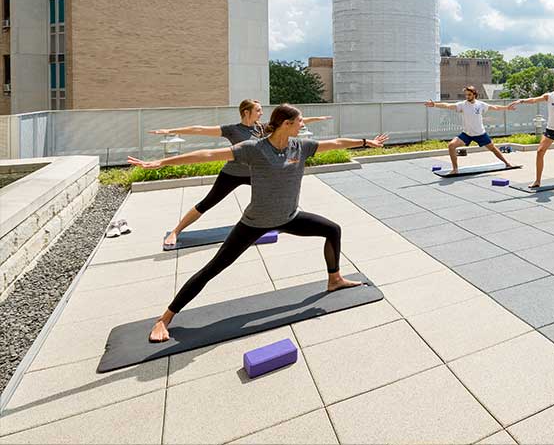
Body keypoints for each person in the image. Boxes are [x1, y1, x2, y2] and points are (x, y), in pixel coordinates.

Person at [128, 104, 387, 342]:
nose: (302, 126)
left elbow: (336, 143)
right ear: (286, 123)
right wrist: (163, 161)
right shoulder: (255, 149)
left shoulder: (301, 146)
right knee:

────────────────────────────────────────

● **Problem requirements**: Across the records above, count the lines holding "right" and write down only that count.

● **Reply to the task**: 4